= Texte à lire =
--------------------
La question de l’équité procédurale est une question de droit. Aucune déférence n’est nécessaire. Soit le décideur a respecté l’obligation d’équité dans les circonstances propres à l’affaire, soit il a manqué à cette obligation.

 

[11]           Cependant, la manière dont la Commission apprécie la preuve et évalue la nécessité d’une enquête complémentaire appelle une certaine retenue : Slattery c. Canada (Commission des droits de la personne) (1re inst.), [1994] 2 C.F. 574, [1994] A.C.F. n° 181. La norme de contrôle qu’il convient d’appliquer à cet aspect de la décision de la Commission est la décision raisonnable.

 

La demanderesse s’est-elle acquittée de son obligation d’établir une erreur susceptible de contrôle?

 

[12]           C’est à la demanderesse qu’il appartient de montrer que les moyens invoqués sont suffisants, selon l’article 18.1 de la Loi sur les Cours fédérales, pour autoriser la Cour à accorder la réparation prévue par cette disposition. Ainsi que l’écrivaient le juge Louis LeBel et le juge Morris J. Fish dans l’arrêt May c. Établissement Ferndale, 2005 CSC 82, [2005] A.C.S. n° 84, au paragraphe 71, « dans une demande de contrôle judiciaire, le demandeur a la charge de démontrer qu’un “office fédéral” a commis une erreur : paragraphe 18.1(4) de la LCF ».

 

[13]           La demanderesse semble ne pas avoir saisi la différence, technique il faut l’admettre, entre un contrôle judiciaire, ce dont il s’agit ici, et un appel. Comme elle l’a reconnu durant l’audience, elle avait l’impression que je pouvais examiner la preuve qui avait été soumise à la Commission et arriver à une conclusion autre en l’appréciant différemment. Mon rôle est d’examiner comment la Commission est arrivée à sa décision de rejeter la plainte, pour voir si elle contient des erreurs, non de substituer mon opinion à celle de la Commission ou de juger la conduite de Symcor ou de ses employés lorsque la demanderesse travaillait à cet endroit.

 

[14]           La demanderesse a invité la Cour à conclure que la Commission a commis une erreur parce qu’elle n’a pas conclu que la preuve révélait des formes subtiles de discrimination raciale qui pouvaient ne pas sauter aux yeux d’autres observateurs, par exemple les huit personnes interrogées. Je relève que les allégations faites par la demanderesse dans sa plainte faisaient essentiellement état d’attitudes discriminatoires manifestes et nullement subtiles et que la demanderesse écrivait, dans sa réponse au rapport d’enquête, que les personnes interrogées avaient raconté des mensonges. La demanderesse n’a pas apporté la preuve de telles allégations et, dans la présente instance, a produit essentiellement les mêmes preuves que celles dont disposait l’enquêteur.
--------------------
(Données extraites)
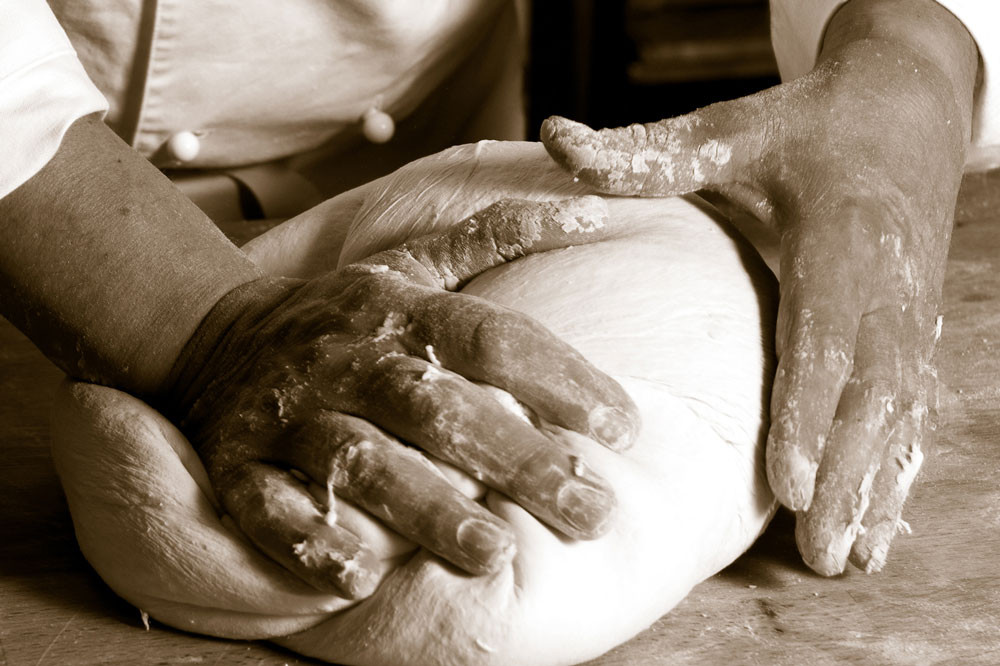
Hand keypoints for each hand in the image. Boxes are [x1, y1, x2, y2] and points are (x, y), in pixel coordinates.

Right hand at [160, 196, 638, 597]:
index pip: (488, 337)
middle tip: (594, 513)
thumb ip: (495, 238)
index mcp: (395, 310)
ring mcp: (288, 416)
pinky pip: (269, 508)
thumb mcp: (409, 265)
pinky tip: (361, 579)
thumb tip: (592, 211)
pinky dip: (311, 541)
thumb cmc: (342, 314)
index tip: (625, 429)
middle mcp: (345, 359)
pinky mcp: (237, 467)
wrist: (214, 338)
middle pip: (436, 407)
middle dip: (518, 460)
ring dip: (425, 506)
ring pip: (359, 460)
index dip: (559, 378)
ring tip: (495, 552)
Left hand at [540, 0, 977, 574]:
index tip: (786, 485)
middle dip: (846, 475)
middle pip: (871, 393)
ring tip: (848, 561)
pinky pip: (915, 411)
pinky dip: (898, 473)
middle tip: (815, 551)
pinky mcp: (917, 332)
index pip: (824, 332)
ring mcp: (911, 313)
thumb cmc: (803, 129)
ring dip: (877, 490)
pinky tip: (883, 530)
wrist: (903, 112)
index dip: (809, 411)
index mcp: (839, 235)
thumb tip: (552, 136)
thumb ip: (647, 154)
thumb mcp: (730, 132)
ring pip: (900, 414)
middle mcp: (886, 284)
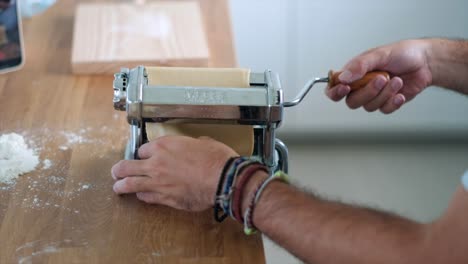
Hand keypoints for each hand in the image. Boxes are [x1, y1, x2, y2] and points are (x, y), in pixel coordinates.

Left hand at [111, 136, 236, 210]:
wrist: (223, 179)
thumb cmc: (216, 158)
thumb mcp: (203, 142)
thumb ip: (191, 144)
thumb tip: (194, 146)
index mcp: (164, 146)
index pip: (142, 150)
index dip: (143, 154)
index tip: (145, 157)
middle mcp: (156, 163)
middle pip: (127, 166)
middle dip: (120, 169)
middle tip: (117, 171)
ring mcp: (157, 182)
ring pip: (130, 184)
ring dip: (121, 186)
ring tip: (117, 187)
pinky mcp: (164, 198)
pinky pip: (146, 198)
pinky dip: (142, 196)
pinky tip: (142, 196)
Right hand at [326, 39, 432, 113]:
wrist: (426, 62)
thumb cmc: (403, 54)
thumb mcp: (380, 54)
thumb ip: (360, 65)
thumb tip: (344, 77)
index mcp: (354, 73)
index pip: (334, 87)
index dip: (335, 91)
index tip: (345, 88)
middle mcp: (361, 86)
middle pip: (352, 101)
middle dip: (368, 92)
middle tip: (382, 79)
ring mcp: (374, 96)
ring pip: (369, 106)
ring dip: (384, 94)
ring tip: (397, 80)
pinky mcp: (387, 103)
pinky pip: (384, 110)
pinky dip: (393, 102)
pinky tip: (401, 93)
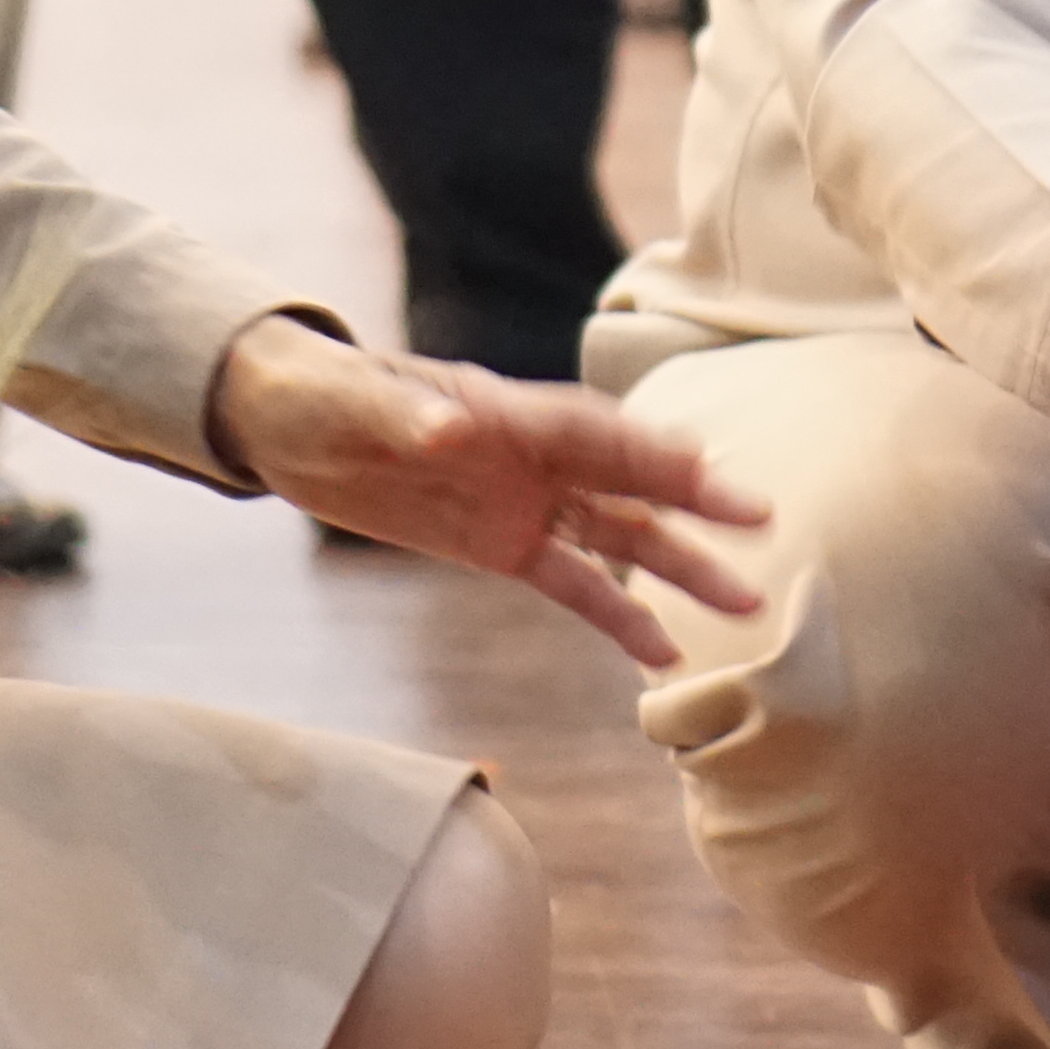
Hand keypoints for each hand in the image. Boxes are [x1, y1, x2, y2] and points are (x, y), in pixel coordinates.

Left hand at [208, 317, 766, 664]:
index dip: (645, 449)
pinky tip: (661, 654)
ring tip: (740, 606)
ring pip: (619, 538)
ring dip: (679, 569)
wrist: (289, 424)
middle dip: (694, 503)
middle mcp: (533, 456)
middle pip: (628, 481)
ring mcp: (526, 503)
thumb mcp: (352, 402)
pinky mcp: (503, 547)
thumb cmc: (321, 394)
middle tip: (760, 523)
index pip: (591, 432)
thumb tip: (447, 430)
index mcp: (506, 412)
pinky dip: (618, 617)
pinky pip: (573, 585)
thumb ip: (405, 417)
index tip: (705, 467)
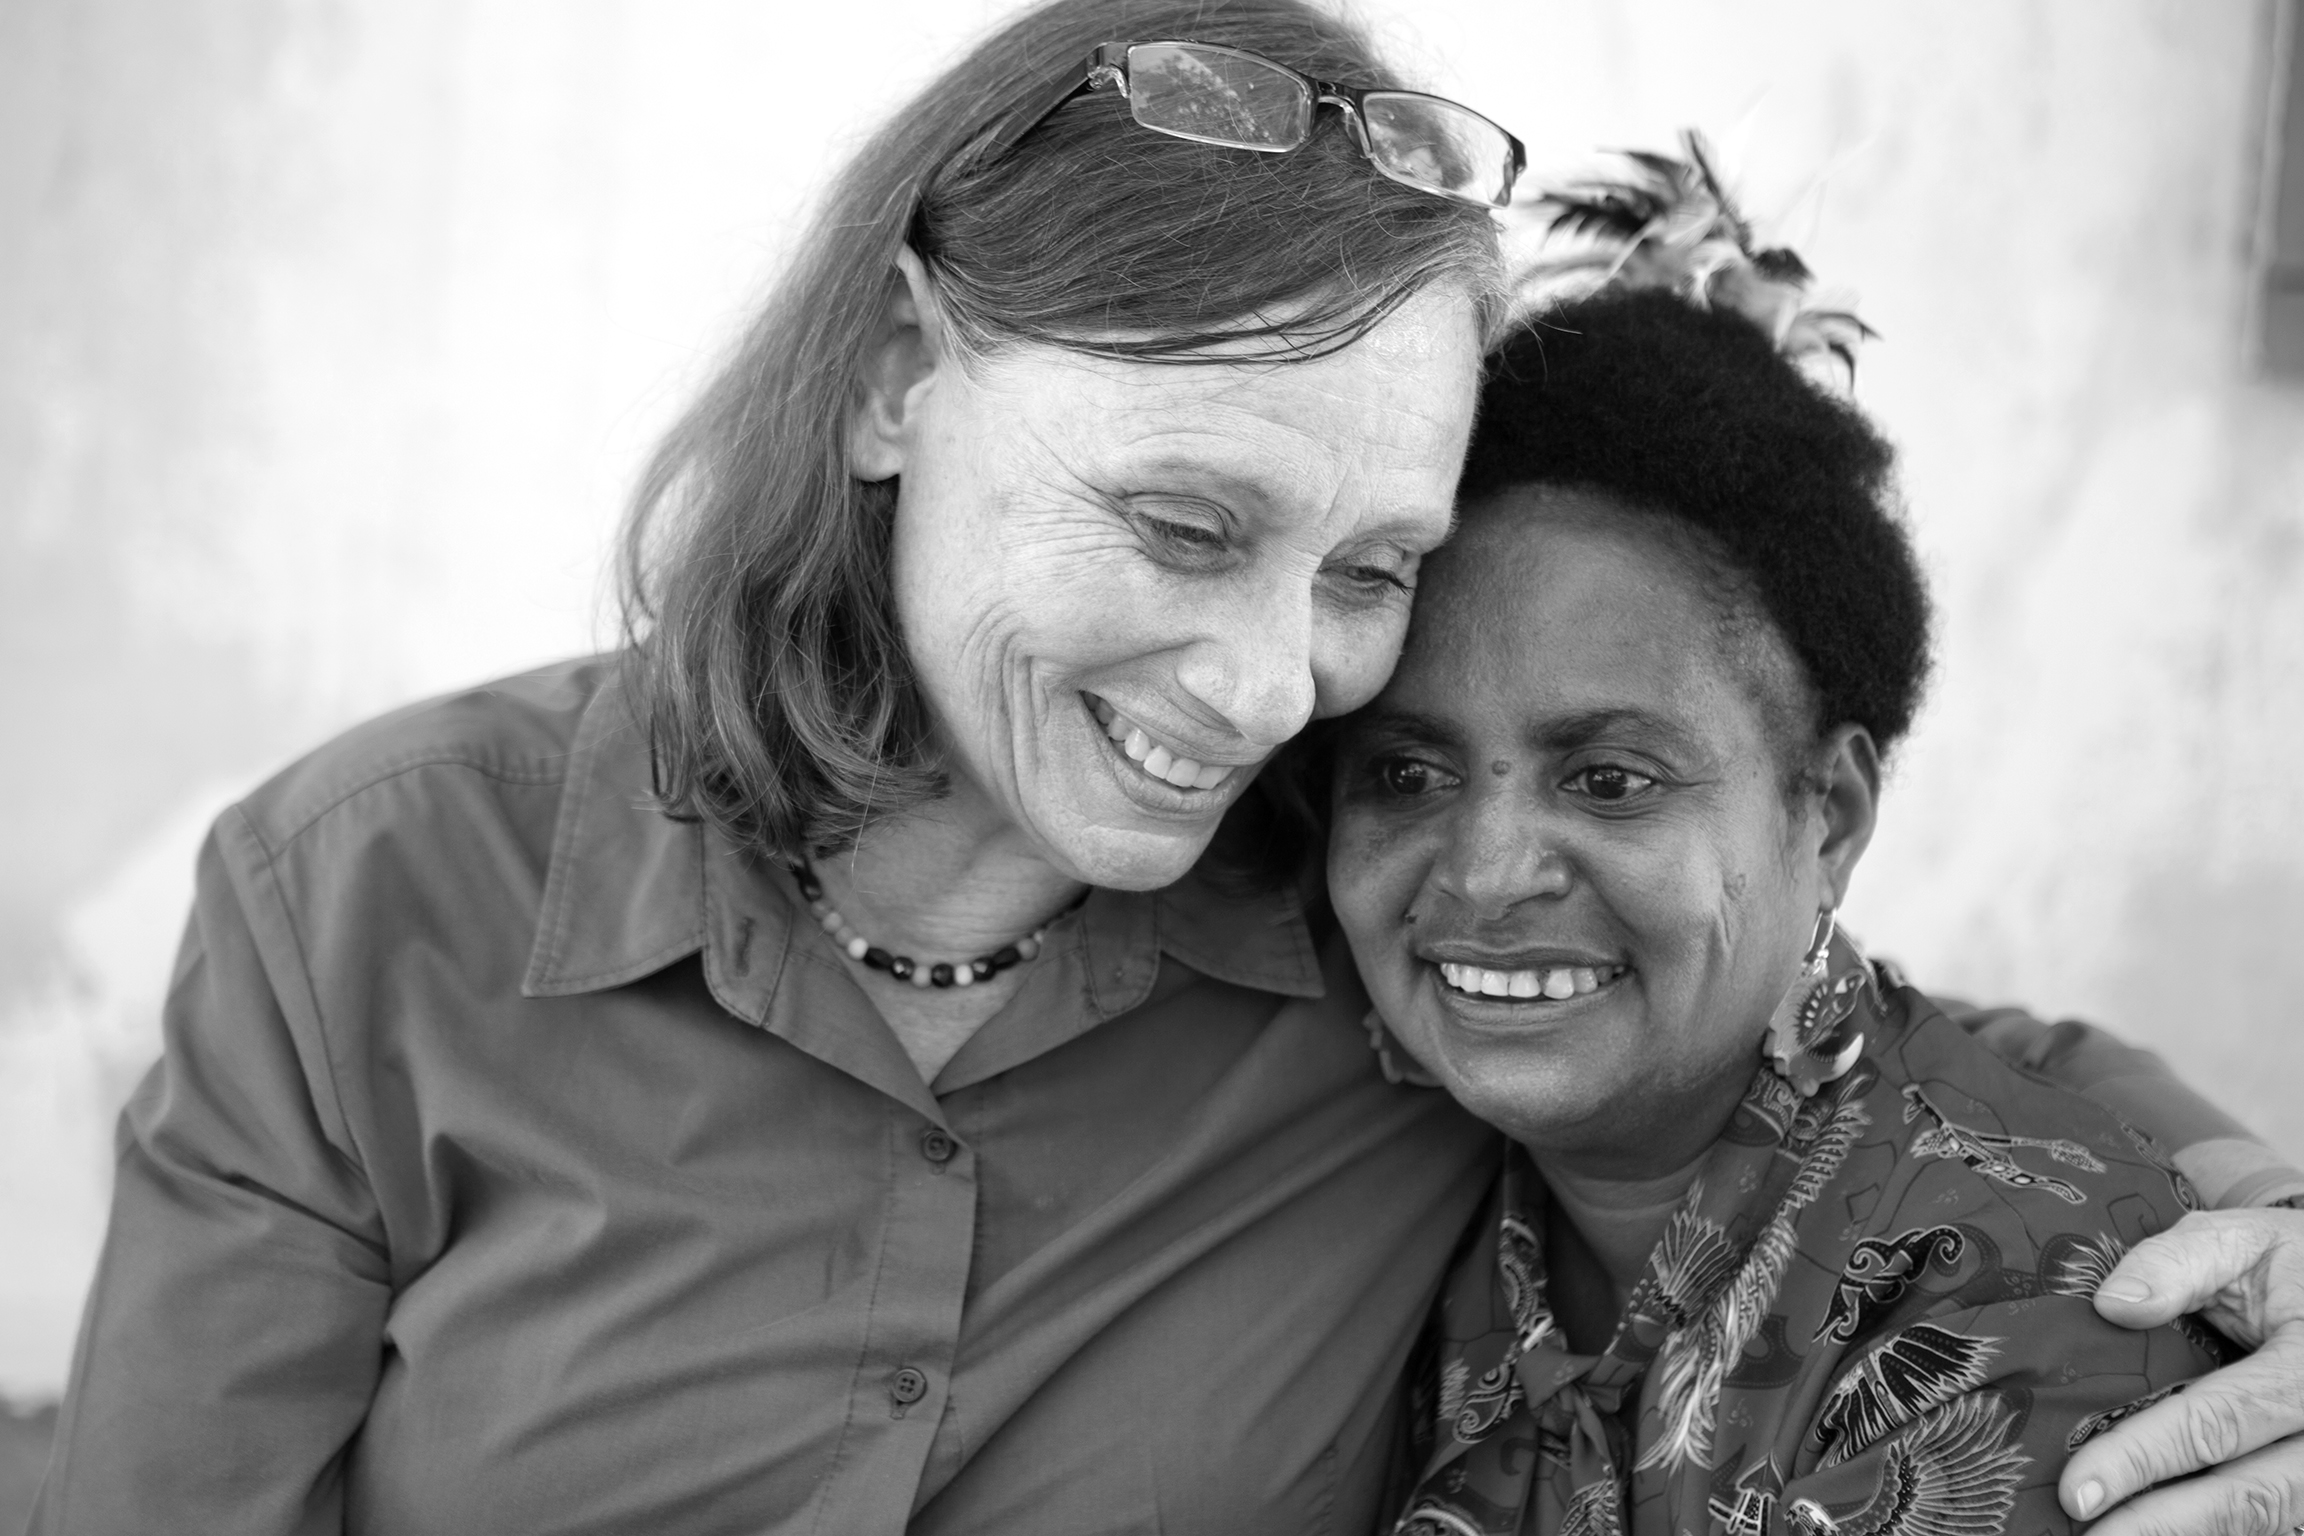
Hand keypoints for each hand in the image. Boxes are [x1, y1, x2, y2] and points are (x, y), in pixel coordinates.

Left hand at [2061, 1207, 2303, 1534]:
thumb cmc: (2289, 1265)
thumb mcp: (2242, 1240)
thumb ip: (2178, 1263)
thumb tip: (2113, 1305)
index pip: (2221, 1420)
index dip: (2145, 1458)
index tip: (2080, 1488)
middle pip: (2250, 1494)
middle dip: (2161, 1525)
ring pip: (2267, 1516)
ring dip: (2183, 1535)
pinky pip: (2275, 1516)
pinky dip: (2214, 1527)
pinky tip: (2155, 1532)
--------------------
= Liste des tâches =
(a) Indiquez si chacune des affirmations (i), (ii) et (iii) concorde avec le texte sur le contrôle judiciaire de la décision de la Commission. Répondez par oui ou par non et citez mot pour mot le passage décisif.
(i) La norme de contrôle applicable à la manière dont la Commission apprécie la preuve est la décision raisonnable.
(ii) La question de l’équité procédurale appelle une certaine déférence envers le décideur.
(iii) Dans la présente instance, la demanderesse a produit des preuves en grande partie nouvelles par rapport à celles de l’enquêteur.
(b) Poursuivez le texte sur le contrôle judiciaire de la décision de la Commission à partir de sa dernière phrase.

= Réponses par numéro =
(a)
(i) Oui : « La norme de contrôle qu’il convient d’appliquer à cet aspect de la décision de la Commission est la décision raisonnable. »
(ii) Non : « Aucune déférence n’est nécessaire. »
(iii) Non : « a produit essentiellement les mêmes preuves que celles dont disposait l’enquêteur. »

(b)
 

[15]           La Commission a les compétences requises pour déceler les comportements discriminatoires, qu’ils soient manifestes ou subtils, et ses conclusions de fait dans ce domaine appellent de la part de la Cour une retenue considérable. Selon moi, eu égard à la preuve recueillie par l’enquêteur, la décision de ne pas aller plus loin avec la plainte était raisonnable. La demanderesse ne s’est pas acquittée de son obligation de montrer une erreur susceptible de contrôle et elle n’a donc pas droit à une réparation sur ce chef.

 

Y a-t-il eu manquement à la justice naturelle?

 

[16]           La demanderesse dit que la Commission n’a pas fait une enquête approfondie, que la société Symcor n’a jamais été franche dans les renseignements qu’elle a fournis à la Commission, qu’elle n’a jamais tenté de régler le problème et qu’elle-même, la demanderesse, n’a jamais été autorisée à présenter un rapport détaillé sur ses difficultés chez Symcor. Priée durant l’audience de dire précisément ce qu’elle n’avait pas été autorisée à présenter, elle a répété les allégations qui figuraient dans sa plainte déposée à la Commission.

 

[17]           Après examen de cette question, il semble que, si la demanderesse croit que l’équité lui a été refusée, c’est parce que l’enquêteur ne l’a pas interrogée pour obtenir plus de détails sur les difficultés qu’elle a rencontrées chez Symcor. L’enquête s’est déroulée au stade de l’examen préalable de la plainte, stade pour lequel il n’existe aucun droit à une audience : Grivas c. Air Canada, 2006 CF 793, [2006] A.C.F. n° 1096.

 

[18]           La demanderesse a prétendu aussi durant l’audience que, si la médiation tentée par la Commission n’a pas donné de résultat, c’est, d’après elle, parce qu’elle n’a pas été autorisée à tenter d’obtenir de Symcor, dans ce processus, un meilleur arrangement. Ce n’est pas là un aspect dont la Cour est validement saisie dans le présent contrôle judiciaire.

 

[19]           L’obligation d’équité à laquelle est astreinte la Commission englobe, selon la décision Slattery, aux paragraphes 48 et 49, la neutralité et la rigueur. Un examen du rapport d’enquête montre que chaque incident dont s’est plainte la demanderesse a été étudié et que les conclusions de l’enquêteur ont été pleinement et clairement exposées. Il n’est pas établi que l’enquêteur s’est vu refuser tel ou tel renseignement qu’il voulait obtenir. Aucun des témoins interrogés par lui n’a confirmé les allégations de la demanderesse. L’enquêteur a été, d’après la preuve que j’ai devant moi, à la fois neutre et rigoureux.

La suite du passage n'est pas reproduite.